▸ **Job item**
Write out each of the rows below again word for word, and leave the pictures out.
──────────
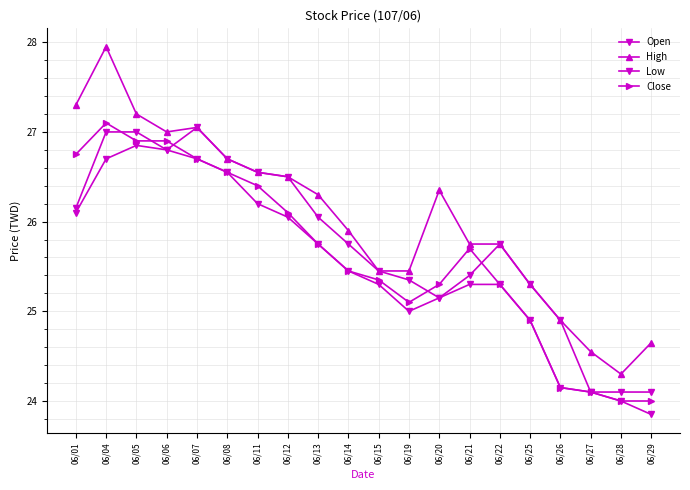

What is the sum of the Close values at 06/25 and 06/22?

50.2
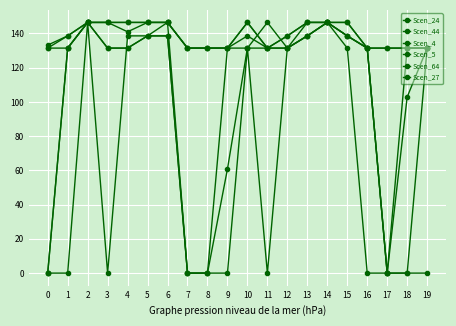

True or false: Scen_5 has more than 1 points higher than both neighbors.

False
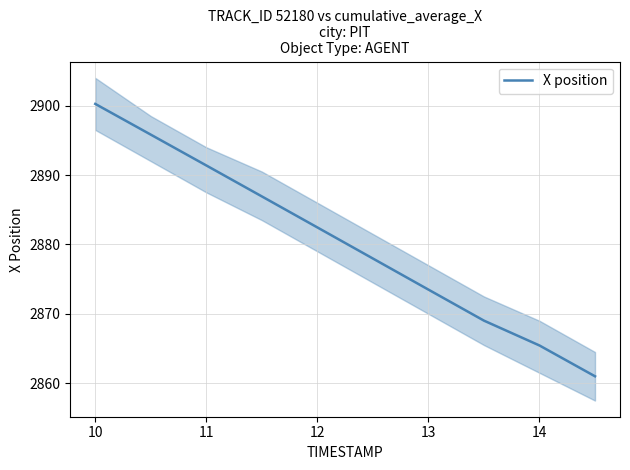

How many lines are shown in the chart?

1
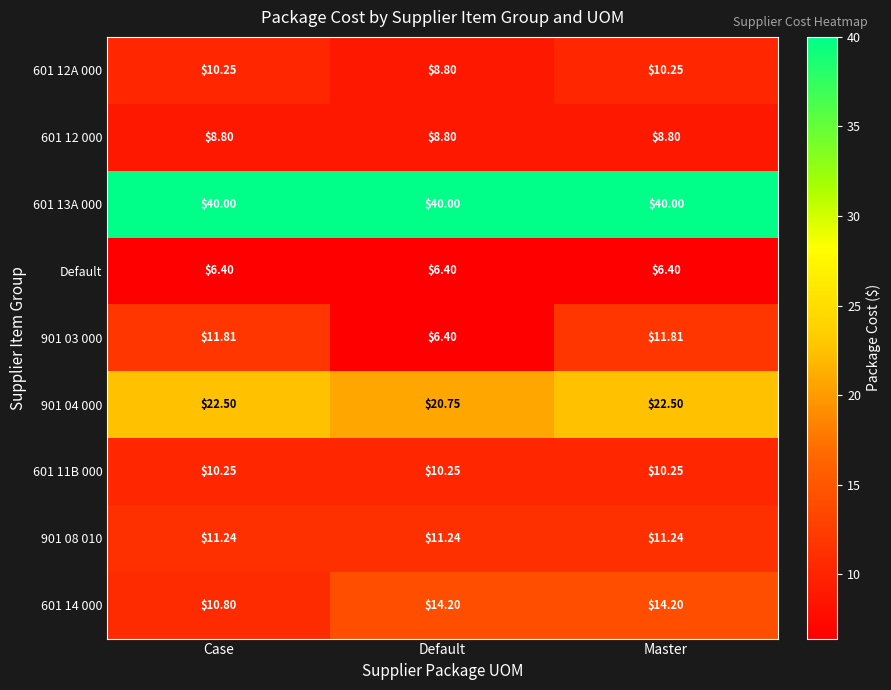

At which category is the sum across all series the highest?

Master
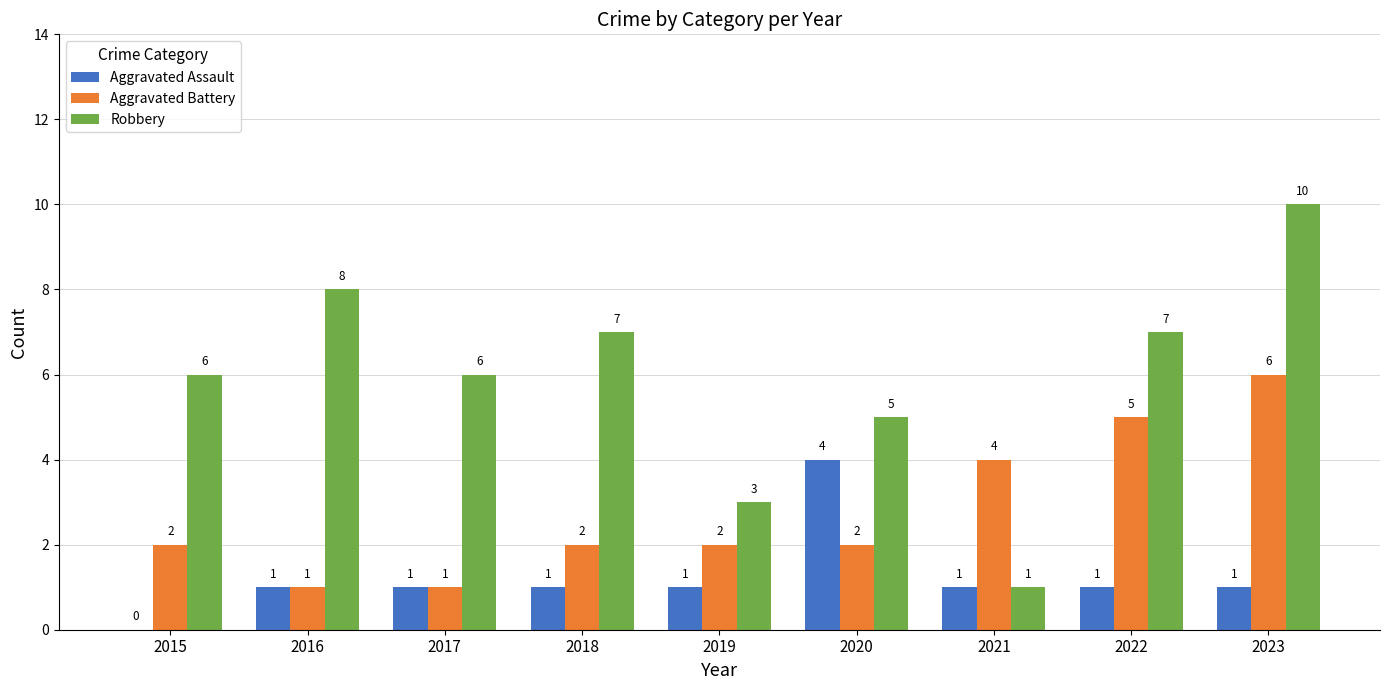

Read the Robbery value at 2016.

8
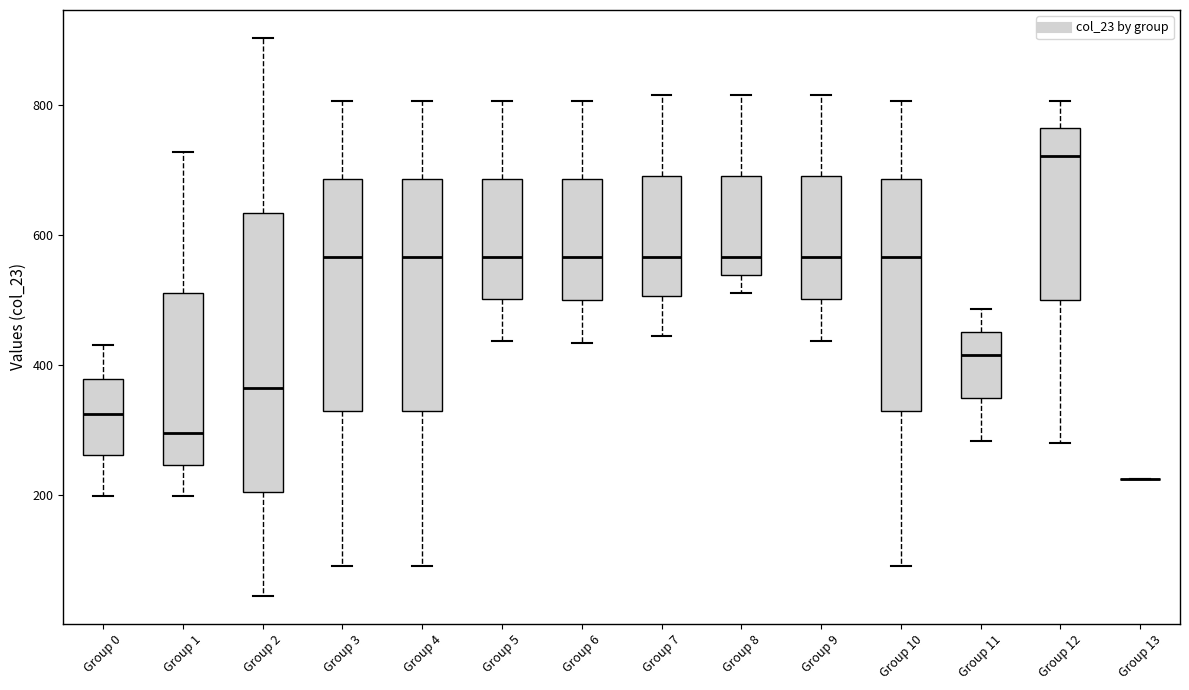

Comparing the boxes themselves (not the whiskers), which one is the tallest?

Group 2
──────────
▸ **Answer to this problem**
What is the sum of the Close values at 06/25 and 06/22?

50.2

True or false: Scen_5 has more than 1 points higher than both neighbors.

False

How many lines are shown in the chart?

1

At which category is the sum across all series the highest?

Master

Read the Robbery value at 2016.

8

Comparing the boxes themselves (not the whiskers), which one is the tallest?

Group 2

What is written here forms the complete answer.